Ilyas El Omari s’était même arrangé pour sortir le premier de l’avion à l’aéroport Mohammed V à Casablanca pour accueillir, le drapeau marocain sur les épaules, les footballeurs avec lesquels il rentrait d’Abidjan. Mohamed Mhidia, le préfet de la région Rabat-Salé-Kénitra. Ce dernier ayant cru qu’El Omari était l’envoyé spécial du roi lui-même, l’avait même embrassé sur le front devant fans et caméras.
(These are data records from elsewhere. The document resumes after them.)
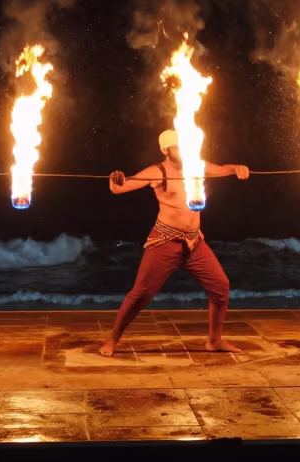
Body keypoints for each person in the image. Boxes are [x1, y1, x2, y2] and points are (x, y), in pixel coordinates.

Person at [100, 129, 249, 356]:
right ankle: (112, 341)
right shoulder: (157, 171)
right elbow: (120, 187)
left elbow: (221, 170)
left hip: (193, 241)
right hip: (165, 240)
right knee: (141, 294)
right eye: (177, 147)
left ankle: (214, 341)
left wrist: (236, 168)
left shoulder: (195, 165)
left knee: (221, 287)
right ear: (165, 150)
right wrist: (115, 180)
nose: (182, 151)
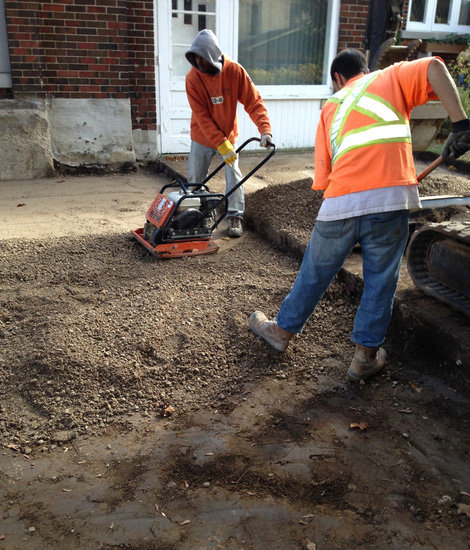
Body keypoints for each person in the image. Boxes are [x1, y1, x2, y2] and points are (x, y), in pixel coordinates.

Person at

L’impair n’a pas plu au Palais. Le 16 novembre, alors qu’il devait prendre part au forum parlementaire des régions, El Omari a brillé par son absence. Son alibi est qu’il devait visiter le même jour un hôpital à Tanger. En fait sa présence n’aurait pas été souhaitée lors de la lecture du message royale.
Abonné aux accusations graves
L’accusation a fait l’effet d’une bombe. Le 21 novembre, Me Issac Charia, l’un des avocats de Nasser Zefzafi, le leader du Hirak (mouvement de contestation dans le Rif) actuellement emprisonné, a déclaré devant les magistrats de la chambre criminelle près de la Cour d’appel de Casablanca que “de graves informations impliquant cette personnalité font état de l’appui accordé par le patron du Pam au mouvement contestataire. Il aurait même tenté d’embraser la situation à El Hoceima”.
Selon l’avocat, Ilyas El Omari aurait approché Zefzafi pendant les balbutiements de la crise dans le Rif, mais ce dernier “a refusé de conspirer contre la monarchie”. Le politicien, qualifiant ces accusations de graves et dangereuses, a déposé une plainte contre Me Charia.
Si les accusations de ce dernier sont à prendre avec des pincettes — il n’est pas connu dans le milieu pour sa crédibilité —, ce n’est pas la première fois que le nom d’Ilyas El Omari soit cité en relation avec des évènements secouant le pays. Quand les émeutes de Gdim Izik ont éclaté près de Laâyoune en novembre 2010, faisant 13 morts et des centaines de blessés, Ilyas El Omari a été pointé du doigt par Abdelilah Benkirane. Le chef du PJD l’avait déja accusé d’avoir provoqué ces événements. Le PAMiste s’était défendu en affirmant que le hasard a voulu que pendant les émeutes, il se trouve chez un militant connu de la ville. Son nom est évoqué parmi les accusés pendant les procès, mais il n’est jamais convoqué. Et quelques jours après l’explosion de la bombe lancée par Me Issac Charia, celui-ci s’est retiré du comité de défense des détenus du Hirak.
À croire que la vraie force de cet ancien gauchiste devenu un libéral pur jus, c’est son incroyable habilité à sortir indemne des situations les plus compromettantes.